• **TEXTE CITÉ**:
┌──
Les deux prières à Apollon

Les seuls rituels à la vue du public sont les deux prières accomplies par Clytemnestre (v. 637 sq.) et par Electre (v. 1379 sq.) devant la statue ou l’autel d’Apollon. Les deux scènes, comme souvent chez Sophocle, se répondent et s’opposent aussi bien visuellement que dramatiquement. Clytemnestre fait des offrandes de fruits. Elle est assistée d’une ou plusieurs servantes et elle tend ses bras vers le ciel. Elle demande à Apollon le maintien du statu quo, à savoir le maintien de sa domination sur la maison des Atrides dont elle veut garder le sceptre. Au contraire, Electre fait une pauvre prière, seule. Son discours est bref, elle n’a rien d’autre à offrir que « sa main qui ne se lasse pas ». Son geste de prière se transforme en geste de supplication : « je tombe à genoux » (v. 1380). Il est spatialement l’exact inverse de celui de sa mère. Comme sa mère, elle demande le succès de son entreprise, de sa vengeance. Alors que sa mère avait parlé de ses ennemis, Electre évoque ceux qui ont commis « une impiété » et qui doivent être châtiés pour servir d’exemples. Le spectateur sait que c’est elle qu’Apollon écoutera et non Clytemnestre qui, malgré la richesse de ses offrandes, est une criminelle.
└──
• **DONNÉES DISPONIBLES**:
┌──
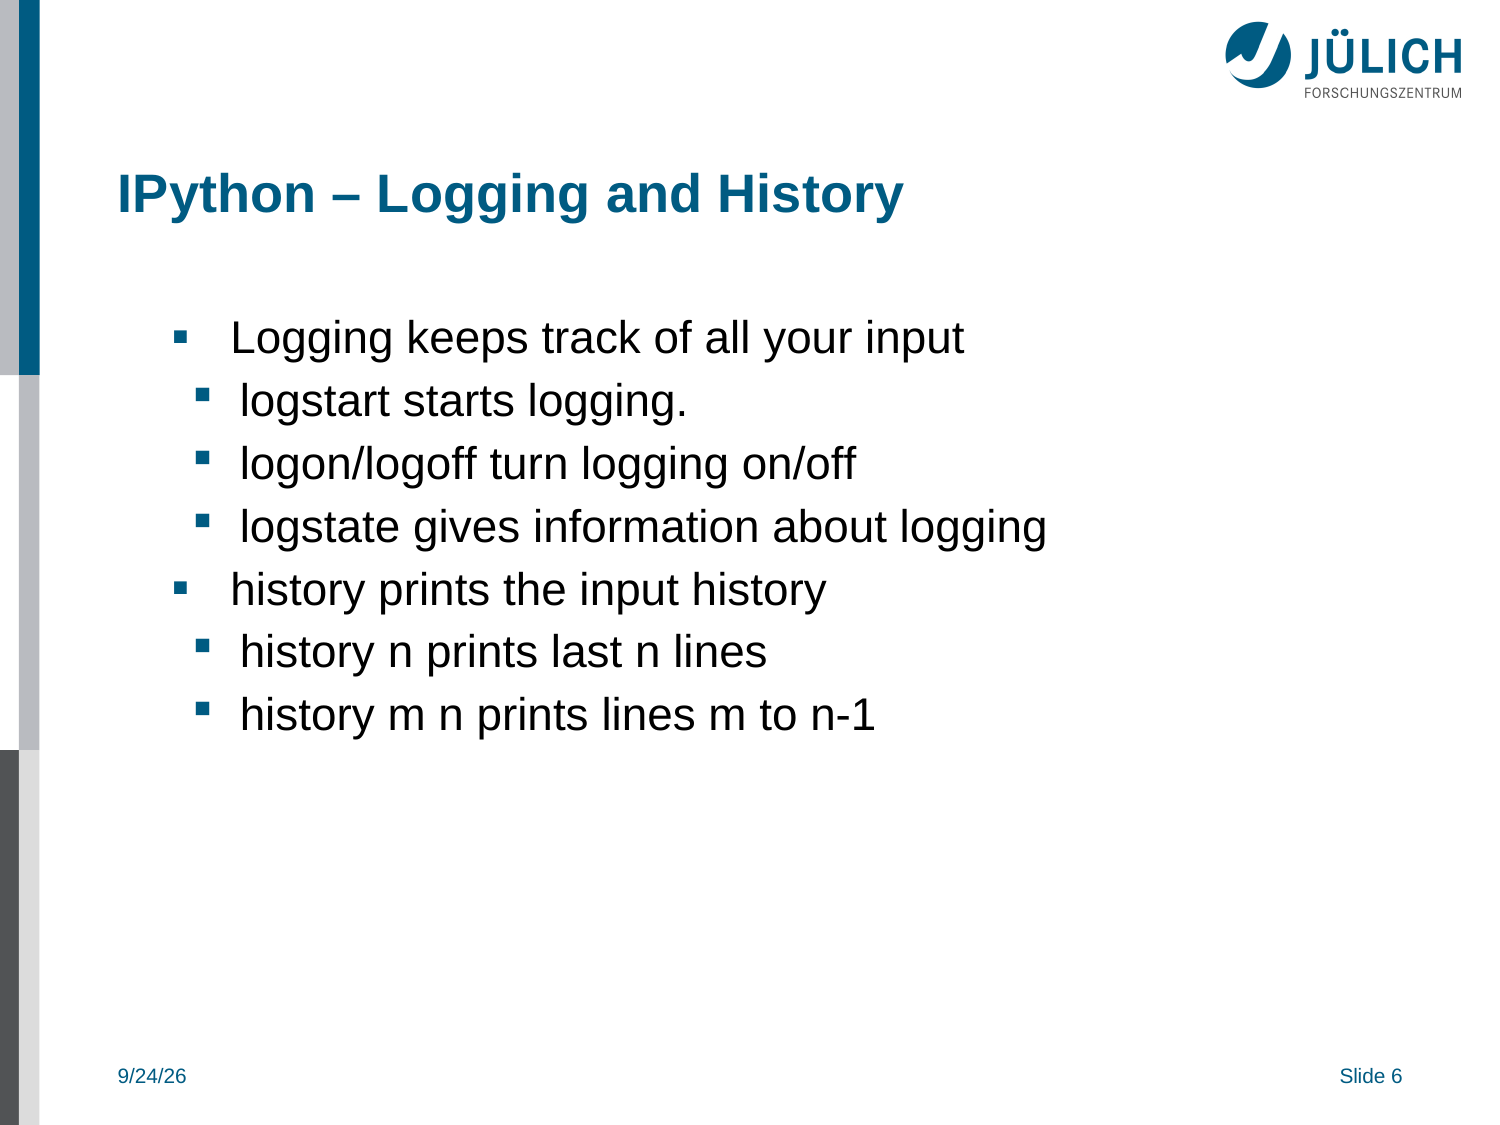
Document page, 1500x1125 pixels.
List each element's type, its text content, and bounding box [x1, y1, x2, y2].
└──
D'après le texte cité, quelle sorte d'offrandes Clytemnestre présente-t-elle à Apollon ? Les données sont issues d'une autre source.

• **RÉPONSE CORRECTE**: Des offrandes de fruits.